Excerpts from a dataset
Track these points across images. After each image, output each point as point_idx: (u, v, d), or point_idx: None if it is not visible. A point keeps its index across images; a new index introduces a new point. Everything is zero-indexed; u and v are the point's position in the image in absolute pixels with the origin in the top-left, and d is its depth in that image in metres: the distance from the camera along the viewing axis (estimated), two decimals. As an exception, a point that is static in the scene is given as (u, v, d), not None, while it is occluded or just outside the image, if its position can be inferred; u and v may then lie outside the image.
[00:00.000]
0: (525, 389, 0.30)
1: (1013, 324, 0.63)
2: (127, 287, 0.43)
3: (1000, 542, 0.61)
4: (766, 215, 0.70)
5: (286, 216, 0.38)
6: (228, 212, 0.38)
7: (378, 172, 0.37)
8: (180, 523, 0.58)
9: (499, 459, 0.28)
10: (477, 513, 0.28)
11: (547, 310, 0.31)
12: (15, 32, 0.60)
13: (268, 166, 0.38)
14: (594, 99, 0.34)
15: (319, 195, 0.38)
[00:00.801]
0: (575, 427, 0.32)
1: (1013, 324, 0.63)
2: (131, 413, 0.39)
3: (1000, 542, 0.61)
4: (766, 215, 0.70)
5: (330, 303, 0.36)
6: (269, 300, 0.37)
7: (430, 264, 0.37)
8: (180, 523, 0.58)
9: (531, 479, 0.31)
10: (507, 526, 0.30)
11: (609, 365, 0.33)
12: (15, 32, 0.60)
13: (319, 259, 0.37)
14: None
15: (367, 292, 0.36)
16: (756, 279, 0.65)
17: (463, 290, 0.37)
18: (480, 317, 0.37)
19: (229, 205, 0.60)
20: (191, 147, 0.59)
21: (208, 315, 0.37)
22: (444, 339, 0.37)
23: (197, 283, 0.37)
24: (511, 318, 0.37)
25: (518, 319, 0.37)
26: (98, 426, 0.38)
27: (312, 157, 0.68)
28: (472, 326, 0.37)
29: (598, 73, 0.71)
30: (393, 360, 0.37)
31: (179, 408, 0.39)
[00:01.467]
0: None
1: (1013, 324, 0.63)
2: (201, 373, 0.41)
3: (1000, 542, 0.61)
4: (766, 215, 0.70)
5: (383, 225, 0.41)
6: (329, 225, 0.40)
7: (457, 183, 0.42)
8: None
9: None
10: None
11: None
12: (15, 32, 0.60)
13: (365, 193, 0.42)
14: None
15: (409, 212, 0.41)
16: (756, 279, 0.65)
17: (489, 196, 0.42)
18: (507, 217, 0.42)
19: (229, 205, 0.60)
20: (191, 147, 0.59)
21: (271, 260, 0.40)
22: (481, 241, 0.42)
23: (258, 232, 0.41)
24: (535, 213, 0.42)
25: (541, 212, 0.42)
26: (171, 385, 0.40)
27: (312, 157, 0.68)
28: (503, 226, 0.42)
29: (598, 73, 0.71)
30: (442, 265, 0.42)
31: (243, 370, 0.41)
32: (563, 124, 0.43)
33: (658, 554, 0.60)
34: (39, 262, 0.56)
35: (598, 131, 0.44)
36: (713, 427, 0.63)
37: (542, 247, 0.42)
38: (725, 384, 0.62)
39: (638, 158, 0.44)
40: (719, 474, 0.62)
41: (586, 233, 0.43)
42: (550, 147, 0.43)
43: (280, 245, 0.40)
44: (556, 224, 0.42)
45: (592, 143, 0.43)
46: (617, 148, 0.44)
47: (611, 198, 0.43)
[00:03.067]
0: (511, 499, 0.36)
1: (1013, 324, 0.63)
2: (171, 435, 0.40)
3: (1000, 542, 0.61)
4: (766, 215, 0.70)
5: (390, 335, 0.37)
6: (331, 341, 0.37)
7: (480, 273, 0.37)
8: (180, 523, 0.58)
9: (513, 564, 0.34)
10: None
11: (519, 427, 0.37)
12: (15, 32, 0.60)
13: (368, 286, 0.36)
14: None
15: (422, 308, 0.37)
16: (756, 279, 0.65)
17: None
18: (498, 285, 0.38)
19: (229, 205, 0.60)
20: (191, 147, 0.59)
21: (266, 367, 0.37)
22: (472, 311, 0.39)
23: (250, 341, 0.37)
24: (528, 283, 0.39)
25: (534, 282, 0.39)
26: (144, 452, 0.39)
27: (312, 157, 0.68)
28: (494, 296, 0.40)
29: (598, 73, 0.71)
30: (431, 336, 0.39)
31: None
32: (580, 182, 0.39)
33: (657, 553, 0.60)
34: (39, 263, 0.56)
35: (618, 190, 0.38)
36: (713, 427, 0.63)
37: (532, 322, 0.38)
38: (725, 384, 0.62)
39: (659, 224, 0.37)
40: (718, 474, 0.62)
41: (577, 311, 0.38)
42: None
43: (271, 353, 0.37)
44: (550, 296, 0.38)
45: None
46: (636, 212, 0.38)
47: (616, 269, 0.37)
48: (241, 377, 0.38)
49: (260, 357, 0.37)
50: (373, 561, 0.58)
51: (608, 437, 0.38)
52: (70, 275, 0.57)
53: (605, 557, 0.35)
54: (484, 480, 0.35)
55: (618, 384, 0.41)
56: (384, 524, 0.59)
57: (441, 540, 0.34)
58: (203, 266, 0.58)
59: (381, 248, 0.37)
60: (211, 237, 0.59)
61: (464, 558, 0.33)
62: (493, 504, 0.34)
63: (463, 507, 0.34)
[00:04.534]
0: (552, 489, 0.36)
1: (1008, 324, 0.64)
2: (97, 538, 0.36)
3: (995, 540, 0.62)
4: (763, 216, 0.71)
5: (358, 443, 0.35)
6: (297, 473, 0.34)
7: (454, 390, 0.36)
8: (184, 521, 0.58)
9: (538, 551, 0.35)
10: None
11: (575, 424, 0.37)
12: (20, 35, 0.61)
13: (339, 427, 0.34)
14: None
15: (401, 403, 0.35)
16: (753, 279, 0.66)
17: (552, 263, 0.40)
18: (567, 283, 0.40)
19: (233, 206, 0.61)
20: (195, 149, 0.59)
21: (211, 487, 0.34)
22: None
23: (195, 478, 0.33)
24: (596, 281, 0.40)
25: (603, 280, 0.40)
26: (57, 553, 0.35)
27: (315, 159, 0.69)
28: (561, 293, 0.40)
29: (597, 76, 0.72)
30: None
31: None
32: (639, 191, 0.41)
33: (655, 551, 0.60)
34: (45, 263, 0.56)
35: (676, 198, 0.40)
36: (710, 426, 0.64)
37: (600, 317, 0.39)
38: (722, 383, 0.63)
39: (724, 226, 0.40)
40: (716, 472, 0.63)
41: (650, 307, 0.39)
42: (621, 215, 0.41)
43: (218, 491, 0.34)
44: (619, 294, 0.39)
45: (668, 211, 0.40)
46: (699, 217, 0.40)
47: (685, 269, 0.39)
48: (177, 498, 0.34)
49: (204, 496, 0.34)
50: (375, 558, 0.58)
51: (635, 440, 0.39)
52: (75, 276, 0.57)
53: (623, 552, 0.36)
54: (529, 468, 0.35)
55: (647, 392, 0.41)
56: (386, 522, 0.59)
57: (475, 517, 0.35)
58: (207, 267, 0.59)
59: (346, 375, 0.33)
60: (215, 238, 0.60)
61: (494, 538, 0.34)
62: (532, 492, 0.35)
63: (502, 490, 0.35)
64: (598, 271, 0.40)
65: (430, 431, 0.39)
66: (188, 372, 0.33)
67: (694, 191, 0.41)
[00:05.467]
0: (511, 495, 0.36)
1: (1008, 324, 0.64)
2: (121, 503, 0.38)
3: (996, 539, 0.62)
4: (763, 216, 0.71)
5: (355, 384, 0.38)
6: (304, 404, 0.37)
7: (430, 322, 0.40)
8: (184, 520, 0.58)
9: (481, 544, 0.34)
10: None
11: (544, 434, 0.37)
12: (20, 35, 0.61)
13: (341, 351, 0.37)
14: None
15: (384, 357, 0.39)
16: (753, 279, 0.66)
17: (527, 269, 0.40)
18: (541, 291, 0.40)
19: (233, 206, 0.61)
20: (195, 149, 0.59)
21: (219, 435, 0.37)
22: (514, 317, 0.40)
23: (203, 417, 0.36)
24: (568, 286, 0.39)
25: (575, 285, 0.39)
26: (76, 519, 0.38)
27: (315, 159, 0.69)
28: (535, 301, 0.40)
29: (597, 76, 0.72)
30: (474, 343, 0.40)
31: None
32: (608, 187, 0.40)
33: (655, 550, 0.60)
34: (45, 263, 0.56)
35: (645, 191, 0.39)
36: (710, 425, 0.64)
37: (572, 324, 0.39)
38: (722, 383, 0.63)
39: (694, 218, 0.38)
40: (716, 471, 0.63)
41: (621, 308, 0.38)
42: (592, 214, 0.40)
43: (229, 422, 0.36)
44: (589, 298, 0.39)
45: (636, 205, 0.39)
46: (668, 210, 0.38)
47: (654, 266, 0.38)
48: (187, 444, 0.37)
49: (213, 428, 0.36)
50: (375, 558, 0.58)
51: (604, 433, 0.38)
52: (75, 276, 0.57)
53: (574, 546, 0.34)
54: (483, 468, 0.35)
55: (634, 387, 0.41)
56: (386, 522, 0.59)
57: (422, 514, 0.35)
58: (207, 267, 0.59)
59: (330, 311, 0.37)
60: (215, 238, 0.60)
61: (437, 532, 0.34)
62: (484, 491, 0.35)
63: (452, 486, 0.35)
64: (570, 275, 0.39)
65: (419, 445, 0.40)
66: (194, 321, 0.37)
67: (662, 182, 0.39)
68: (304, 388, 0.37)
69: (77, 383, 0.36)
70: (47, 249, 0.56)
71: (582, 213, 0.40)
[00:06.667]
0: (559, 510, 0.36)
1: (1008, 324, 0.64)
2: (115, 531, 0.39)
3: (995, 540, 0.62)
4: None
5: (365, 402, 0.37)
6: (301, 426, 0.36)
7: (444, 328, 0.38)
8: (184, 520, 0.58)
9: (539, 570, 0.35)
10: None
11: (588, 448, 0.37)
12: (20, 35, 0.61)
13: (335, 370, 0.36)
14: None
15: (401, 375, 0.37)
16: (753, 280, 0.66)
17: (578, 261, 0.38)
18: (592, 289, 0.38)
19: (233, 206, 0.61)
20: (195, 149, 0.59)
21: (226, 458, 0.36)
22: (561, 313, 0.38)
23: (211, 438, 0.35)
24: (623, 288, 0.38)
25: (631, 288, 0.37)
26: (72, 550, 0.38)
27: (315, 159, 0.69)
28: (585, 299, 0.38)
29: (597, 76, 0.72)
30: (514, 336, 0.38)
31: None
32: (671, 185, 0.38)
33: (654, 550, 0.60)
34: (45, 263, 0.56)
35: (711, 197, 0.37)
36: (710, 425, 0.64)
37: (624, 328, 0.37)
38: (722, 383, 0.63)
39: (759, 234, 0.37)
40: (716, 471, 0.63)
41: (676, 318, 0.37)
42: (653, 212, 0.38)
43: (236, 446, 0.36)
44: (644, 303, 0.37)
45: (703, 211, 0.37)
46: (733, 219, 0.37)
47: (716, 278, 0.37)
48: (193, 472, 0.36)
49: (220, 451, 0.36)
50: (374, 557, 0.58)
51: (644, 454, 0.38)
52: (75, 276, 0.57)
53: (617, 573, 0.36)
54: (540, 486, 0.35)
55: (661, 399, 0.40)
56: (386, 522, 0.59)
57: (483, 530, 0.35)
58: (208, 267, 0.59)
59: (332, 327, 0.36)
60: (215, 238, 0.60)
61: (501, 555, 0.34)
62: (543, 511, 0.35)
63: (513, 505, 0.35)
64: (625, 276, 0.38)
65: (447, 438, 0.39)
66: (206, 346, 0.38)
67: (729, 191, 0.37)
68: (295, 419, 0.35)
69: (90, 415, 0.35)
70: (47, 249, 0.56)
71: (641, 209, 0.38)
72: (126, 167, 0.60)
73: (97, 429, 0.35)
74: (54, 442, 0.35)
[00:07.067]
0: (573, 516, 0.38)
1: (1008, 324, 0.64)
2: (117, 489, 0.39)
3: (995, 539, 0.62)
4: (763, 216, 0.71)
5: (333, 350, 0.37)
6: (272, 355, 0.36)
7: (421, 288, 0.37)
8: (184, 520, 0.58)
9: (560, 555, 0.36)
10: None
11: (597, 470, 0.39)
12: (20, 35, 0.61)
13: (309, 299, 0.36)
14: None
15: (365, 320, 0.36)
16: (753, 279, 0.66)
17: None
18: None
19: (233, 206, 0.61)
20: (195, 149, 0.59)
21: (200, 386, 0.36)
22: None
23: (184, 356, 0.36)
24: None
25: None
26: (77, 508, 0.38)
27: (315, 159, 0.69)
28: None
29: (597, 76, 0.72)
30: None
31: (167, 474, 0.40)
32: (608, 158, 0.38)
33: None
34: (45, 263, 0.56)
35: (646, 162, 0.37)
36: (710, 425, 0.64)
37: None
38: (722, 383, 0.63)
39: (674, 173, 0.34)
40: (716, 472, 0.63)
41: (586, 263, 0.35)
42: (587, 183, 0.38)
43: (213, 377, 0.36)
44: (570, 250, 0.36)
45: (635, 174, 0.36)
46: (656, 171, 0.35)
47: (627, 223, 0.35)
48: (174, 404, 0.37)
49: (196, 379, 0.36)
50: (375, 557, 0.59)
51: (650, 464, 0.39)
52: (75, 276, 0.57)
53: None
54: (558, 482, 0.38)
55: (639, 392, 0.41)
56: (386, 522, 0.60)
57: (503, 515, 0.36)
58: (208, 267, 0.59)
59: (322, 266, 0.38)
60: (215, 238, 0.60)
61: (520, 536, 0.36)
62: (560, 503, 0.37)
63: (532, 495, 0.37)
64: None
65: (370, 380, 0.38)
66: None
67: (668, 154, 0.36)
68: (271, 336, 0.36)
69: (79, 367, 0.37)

▶ **Work item**
Could you restate word for word the lines above from the one containing "74: (54, 442, 0.35)" through the one containing "32: (608, 158, 0.38)", both included, and nothing else?

▶ **Answer space**
74: (54, 442, 0.35)
[00:07.067]
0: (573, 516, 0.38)
1: (1008, 324, 0.64)
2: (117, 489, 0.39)
3: (995, 539, 0.62)
4: (763, 216, 0.71)
5: (333, 350, 0.37)
6: (272, 355, 0.36)
7: (421, 288, 0.37)
8: (184, 520, 0.58)
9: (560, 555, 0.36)
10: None
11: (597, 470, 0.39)
12: (20, 35, 0.61)
13: (309, 299, 0.36)
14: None
15: (365, 320, 0.36)
16: (753, 279, 0.66)
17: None
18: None
19: (233, 206, 0.61)
20: (195, 149, 0.59)
21: (200, 386, 0.36)
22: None
23: (184, 356, 0.36)
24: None
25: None
26: (77, 508, 0.38)
27: (315, 159, 0.69)
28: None
29: (597, 76, 0.72)
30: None
31: (167, 474, 0.40)
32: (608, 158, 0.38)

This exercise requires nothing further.